Comment Re:There could be a reason it impacts young employ (Score 5, Insightful) 102

No 'quick questions', no 'leaving for the store, you need anything?'.

If you work from home, you also use the internet the same way you would at the office. No social media, no browsing /., etc.

Lol, you're acting like people in an office are perfectly productive and have zero distractions. It couldn't be further from the truth, in fact when I really need to be 100% productive I turn on my noise cancelling headphones and tune out the office because there are SO many distractions and my ADD will let them take over if I allow it. Nope, if people are being less productive at home it's probably because management is not being effective without being able to shoulder surf. Set expectations and dole out reasonable workloads and you can get the same work out of people as you could in the office. It's true that certain interactions in the office are net positives for the employer, but many, many of them are a drain. The key is to capture as many of the positive ones with the technology as possible.

Comment Re:So what do they do when the wind is not blowing (Score 1) 31

The largest onshore wind turbines are 4.8MW nameplate, capacity factor is creeping up in the US as these larger turbines come online.
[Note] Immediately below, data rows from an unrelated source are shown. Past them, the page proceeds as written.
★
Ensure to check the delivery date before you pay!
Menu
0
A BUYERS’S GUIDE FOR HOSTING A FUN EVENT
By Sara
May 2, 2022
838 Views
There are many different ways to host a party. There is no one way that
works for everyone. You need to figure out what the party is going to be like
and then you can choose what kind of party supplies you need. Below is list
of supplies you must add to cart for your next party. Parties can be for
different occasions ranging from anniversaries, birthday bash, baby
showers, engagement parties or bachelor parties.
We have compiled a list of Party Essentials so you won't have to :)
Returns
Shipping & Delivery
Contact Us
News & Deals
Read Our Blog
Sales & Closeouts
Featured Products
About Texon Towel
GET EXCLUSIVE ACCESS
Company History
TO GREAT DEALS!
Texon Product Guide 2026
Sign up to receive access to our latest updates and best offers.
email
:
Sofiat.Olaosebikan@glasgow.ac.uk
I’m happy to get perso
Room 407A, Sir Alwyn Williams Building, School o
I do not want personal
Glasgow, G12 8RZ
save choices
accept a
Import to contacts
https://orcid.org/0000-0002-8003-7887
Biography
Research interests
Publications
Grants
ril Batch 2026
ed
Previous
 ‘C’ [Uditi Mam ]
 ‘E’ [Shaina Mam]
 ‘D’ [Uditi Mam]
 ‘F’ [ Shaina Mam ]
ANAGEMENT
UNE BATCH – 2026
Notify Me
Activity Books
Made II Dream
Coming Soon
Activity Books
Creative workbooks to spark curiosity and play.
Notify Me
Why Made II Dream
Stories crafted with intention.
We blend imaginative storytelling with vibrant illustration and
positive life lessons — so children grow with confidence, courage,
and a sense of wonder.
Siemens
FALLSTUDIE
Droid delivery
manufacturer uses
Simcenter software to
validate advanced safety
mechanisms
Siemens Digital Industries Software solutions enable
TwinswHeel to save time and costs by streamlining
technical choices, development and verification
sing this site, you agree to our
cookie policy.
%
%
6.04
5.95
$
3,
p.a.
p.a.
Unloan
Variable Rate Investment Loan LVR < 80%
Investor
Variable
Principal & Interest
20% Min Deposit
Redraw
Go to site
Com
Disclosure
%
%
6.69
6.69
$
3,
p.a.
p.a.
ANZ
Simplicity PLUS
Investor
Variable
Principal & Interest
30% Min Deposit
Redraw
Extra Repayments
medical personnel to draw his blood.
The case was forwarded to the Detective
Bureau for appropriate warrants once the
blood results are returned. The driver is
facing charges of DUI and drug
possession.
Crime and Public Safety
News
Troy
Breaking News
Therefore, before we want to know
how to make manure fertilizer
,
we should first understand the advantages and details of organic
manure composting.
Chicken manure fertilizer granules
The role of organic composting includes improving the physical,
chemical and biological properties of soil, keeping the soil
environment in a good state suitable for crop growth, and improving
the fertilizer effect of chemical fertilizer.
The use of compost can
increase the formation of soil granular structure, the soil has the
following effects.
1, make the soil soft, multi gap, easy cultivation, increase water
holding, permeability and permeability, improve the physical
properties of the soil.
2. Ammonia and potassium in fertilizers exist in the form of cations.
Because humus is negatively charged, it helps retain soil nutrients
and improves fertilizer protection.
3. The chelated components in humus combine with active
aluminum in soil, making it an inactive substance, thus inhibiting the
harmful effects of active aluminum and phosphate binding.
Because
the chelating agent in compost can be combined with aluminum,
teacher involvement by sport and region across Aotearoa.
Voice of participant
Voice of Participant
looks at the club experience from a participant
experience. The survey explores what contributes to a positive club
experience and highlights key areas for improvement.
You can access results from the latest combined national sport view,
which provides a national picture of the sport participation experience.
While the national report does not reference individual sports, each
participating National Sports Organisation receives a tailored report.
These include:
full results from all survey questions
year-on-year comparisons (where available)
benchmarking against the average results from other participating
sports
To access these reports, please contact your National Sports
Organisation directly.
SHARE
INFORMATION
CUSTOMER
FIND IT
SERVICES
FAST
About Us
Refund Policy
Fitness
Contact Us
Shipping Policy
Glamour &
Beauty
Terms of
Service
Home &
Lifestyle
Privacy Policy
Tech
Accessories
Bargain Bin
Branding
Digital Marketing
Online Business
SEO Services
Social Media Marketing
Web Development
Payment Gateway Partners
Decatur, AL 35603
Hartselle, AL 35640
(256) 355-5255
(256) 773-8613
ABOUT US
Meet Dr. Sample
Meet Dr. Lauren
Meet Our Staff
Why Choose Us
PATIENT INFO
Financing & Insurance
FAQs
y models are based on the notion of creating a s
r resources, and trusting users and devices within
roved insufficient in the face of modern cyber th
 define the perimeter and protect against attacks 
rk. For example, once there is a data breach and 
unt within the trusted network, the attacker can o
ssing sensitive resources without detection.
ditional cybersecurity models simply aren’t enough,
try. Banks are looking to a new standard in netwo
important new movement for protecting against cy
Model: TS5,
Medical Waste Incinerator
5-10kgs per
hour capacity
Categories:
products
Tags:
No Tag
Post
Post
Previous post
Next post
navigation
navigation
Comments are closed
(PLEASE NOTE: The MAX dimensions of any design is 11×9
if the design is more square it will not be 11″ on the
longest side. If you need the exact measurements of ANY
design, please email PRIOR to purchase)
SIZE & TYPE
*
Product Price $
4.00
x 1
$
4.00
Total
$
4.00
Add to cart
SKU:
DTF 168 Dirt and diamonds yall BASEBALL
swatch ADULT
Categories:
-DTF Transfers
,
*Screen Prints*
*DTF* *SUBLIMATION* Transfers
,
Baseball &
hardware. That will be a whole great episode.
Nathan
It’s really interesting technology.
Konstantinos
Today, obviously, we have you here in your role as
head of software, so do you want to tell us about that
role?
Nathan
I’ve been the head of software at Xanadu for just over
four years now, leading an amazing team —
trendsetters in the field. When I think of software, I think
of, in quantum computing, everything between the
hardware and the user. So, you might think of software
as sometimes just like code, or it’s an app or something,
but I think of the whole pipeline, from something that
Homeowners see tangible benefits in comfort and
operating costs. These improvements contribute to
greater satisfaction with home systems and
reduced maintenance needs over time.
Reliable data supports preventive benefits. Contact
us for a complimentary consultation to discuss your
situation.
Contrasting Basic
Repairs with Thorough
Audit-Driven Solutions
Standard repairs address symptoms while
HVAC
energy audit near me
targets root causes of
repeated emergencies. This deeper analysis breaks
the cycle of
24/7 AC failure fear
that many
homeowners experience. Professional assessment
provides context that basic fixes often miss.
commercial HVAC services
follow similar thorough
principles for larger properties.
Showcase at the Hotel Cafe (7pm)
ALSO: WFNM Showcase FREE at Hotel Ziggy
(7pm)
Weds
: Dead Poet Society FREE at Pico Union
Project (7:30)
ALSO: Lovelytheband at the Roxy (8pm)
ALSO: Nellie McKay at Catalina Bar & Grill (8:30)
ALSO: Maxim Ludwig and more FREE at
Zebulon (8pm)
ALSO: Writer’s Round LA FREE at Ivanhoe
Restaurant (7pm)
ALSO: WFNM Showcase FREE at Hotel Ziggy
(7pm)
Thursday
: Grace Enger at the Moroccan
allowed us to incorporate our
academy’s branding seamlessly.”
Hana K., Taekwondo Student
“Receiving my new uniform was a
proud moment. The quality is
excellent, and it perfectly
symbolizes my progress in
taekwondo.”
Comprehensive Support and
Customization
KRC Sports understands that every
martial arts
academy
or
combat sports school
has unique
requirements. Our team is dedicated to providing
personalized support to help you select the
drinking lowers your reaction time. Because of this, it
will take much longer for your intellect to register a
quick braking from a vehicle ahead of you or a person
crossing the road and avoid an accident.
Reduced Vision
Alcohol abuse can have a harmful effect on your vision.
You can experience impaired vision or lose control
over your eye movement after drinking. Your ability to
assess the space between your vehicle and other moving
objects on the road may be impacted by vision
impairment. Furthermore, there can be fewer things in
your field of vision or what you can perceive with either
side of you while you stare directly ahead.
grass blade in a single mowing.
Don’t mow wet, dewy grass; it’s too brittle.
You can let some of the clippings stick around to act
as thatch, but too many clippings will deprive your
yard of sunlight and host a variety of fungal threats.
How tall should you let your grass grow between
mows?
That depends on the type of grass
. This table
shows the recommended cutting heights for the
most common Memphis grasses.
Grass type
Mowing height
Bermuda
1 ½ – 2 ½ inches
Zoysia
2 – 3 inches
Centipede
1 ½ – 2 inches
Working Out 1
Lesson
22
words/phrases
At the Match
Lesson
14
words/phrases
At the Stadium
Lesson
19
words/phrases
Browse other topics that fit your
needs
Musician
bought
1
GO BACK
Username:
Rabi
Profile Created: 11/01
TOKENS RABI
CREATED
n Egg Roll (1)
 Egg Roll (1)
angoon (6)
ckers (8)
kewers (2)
I figure those big boys are probably at ~40%, so 3.84MW average output between them, that's about average for a data center (most of the ones I toured when looking for colo space had 6x 1MW generators in an N+2 or N+1 configuration). Now I have no idea if Apple's sites are closer to a typical colo site or closer to Google scale 100MW monsters, but it's plausible that the average power ouput of those two big turbines could cover a modest location.

Comment Size of attack? (Score 1) 22

There have been many attacks in recent years that would exceed the total available bandwidth on the trans-pacific cable network, do we have any numbers of the size of these attacks? I'm just wondering if all of NZ and AU are likely to feel knockon effects of such attacks or if this is just a run of the mill kind of thing that hiding behind Cloudflare or one of the other DDoS services will handle?

Comment Re:Apple sells a laptop for $2k (Score 1) 153

beating out Android's entire market share.
No, just no. They do NOT have >50% marketshare in any major market in the world. Heck even in the very, very rich UAE they only have 27%. The highest they have ever achieved that I can find is 49% in the US in Q4 2019, over the year they averaged closer to 40%. In every other market they have significantly less than they do in the US. Now if you want to talk about profits or revenue, there they probably dominate completely, but in units shipped they are the simply the largest minority player, especially when you look at global statistics.